**Task instructions**
Each line of the material below is to be given again exactly.

**Excerpted data**

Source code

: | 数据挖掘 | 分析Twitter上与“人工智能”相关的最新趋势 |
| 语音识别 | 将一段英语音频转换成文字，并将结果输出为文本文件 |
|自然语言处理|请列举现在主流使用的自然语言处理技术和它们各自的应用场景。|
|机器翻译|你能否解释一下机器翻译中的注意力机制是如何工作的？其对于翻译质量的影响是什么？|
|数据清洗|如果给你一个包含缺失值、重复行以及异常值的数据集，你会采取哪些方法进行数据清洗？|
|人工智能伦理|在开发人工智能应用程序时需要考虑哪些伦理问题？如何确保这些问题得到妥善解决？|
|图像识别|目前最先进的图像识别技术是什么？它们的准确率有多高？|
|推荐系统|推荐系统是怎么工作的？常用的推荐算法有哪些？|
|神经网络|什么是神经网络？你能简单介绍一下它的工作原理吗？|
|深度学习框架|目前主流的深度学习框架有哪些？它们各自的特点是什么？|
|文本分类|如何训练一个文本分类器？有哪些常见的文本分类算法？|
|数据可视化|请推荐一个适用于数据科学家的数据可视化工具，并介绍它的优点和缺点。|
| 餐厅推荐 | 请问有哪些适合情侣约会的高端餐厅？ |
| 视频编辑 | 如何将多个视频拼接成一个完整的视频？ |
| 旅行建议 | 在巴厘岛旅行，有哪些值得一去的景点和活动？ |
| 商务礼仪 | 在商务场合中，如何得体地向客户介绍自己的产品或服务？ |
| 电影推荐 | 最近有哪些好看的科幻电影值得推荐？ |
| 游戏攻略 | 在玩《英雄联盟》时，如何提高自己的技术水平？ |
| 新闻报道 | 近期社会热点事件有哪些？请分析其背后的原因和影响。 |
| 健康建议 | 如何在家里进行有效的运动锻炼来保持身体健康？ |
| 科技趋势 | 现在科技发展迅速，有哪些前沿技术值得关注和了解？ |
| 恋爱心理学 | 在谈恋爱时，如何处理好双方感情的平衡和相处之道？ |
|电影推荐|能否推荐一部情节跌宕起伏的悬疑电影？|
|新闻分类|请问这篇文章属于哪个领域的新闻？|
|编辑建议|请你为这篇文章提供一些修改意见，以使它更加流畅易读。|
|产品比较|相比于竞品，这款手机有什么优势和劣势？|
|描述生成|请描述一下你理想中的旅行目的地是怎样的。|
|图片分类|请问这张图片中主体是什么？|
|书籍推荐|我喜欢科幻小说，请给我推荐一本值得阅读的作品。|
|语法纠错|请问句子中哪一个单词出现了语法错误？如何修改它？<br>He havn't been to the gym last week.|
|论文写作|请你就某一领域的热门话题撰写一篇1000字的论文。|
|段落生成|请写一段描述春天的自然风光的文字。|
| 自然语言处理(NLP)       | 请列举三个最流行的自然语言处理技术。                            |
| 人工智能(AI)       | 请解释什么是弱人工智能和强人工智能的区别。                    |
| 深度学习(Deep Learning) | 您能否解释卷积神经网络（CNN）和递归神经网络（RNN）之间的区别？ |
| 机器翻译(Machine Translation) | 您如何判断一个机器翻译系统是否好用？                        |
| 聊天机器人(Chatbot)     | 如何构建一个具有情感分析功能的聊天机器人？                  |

**Worked solution**
Source code

: | 数据挖掘 | 分析Twitter上与“人工智能”相关的最新趋势 |
| 语音识别 | 将一段英语音频转换成文字，并将结果输出为文本文件 |
|自然语言处理|请列举现在主流使用的自然语言处理技术和它们各自的应用场景。|
|机器翻译|你能否解释一下机器翻译中的注意力机制是如何工作的？其对于翻译质量的影响是什么？|
|数据清洗|如果给你一个包含缺失值、重复行以及异常值的数据集，你会采取哪些方法进行数据清洗？|
|人工智能伦理|在开发人工智能应用程序时需要考虑哪些伦理问题？如何确保这些问题得到妥善解决？|
|图像识别|目前最先进的图像识别技术是什么？它们的准确率有多高？|
|推荐系统|推荐系统是怎么工作的？常用的推荐算法有哪些？|
|神经网络|什么是神经网络？你能简单介绍一下它的工作原理吗？|
|深度学习框架|目前主流的深度学习框架有哪些？它们各自的特点是什么？|
|文本分类|如何训练一个文本分类器？有哪些常见的文本分类算法？|
|数据可视化|请推荐一个适用于数据科学家的数据可视化工具，并介绍它的优点和缺点。|
| 餐厅推荐 | 请问有哪些适合情侣约会的高端餐厅？ |
| 视频编辑 | 如何将多个视频拼接成一个完整的视频？ |
| 旅行建议 | 在巴厘岛旅行，有哪些值得一去的景点和活动？ |
| 商务礼仪 | 在商务场合中，如何得体地向客户介绍自己的产品或服务？ |
| 电影推荐 | 最近有哪些好看的科幻电影值得推荐？ |
| 游戏攻略 | 在玩《英雄联盟》时，如何提高自己的技术水平？ |
| 新闻报道 | 近期社会热点事件有哪些？请分析其背后的原因和影响。 |
| 健康建议 | 如何在家里进行有效的运动锻炼来保持身体健康？ |
| 科技趋势 | 现在科技发展迅速，有哪些前沿技术值得关注和了解？ |
| 恋爱心理学 | 在谈恋爱时，如何处理好双方感情的平衡和相处之道？ |
|电影推荐|能否推荐一部情节跌宕起伏的悬疑电影？|
|新闻分类|请问这篇文章属于哪个领域的新闻？|
|编辑建议|请你为这篇文章提供一些修改意见，以使它更加流畅易读。|
|产品比较|相比于竞品，这款手机有什么优势和劣势？|
|描述生成|请描述一下你理想中的旅行目的地是怎样的。|
|图片分类|请问这张图片中主体是什么？|
|书籍推荐|我喜欢科幻小说，请给我推荐一本值得阅读的作品。|
|语法纠错|请问句子中哪一个单词出现了语法错误？如何修改它？<br>He havn't been to the gym last week.|
|论文写作|请你就某一领域的热门话题撰写一篇1000字的论文。|
|段落生成|请写一段描述春天的自然风光的文字。|
| 自然语言处理(NLP)       | 请列举三个最流行的自然语言处理技术。                            |
| 人工智能(AI)       | 请解释什么是弱人工智能和强人工智能的区别。                    |
| 深度学习(Deep Learning) | 您能否解释卷积神经网络（CNN）和递归神经网络（RNN）之间的区别？ |
| 机器翻译(Machine Translation) | 您如何判断一个机器翻译系统是否好用？                        |
| 聊天机器人(Chatbot)     | 如何构建一个具有情感分析功能的聊天机器人？                  |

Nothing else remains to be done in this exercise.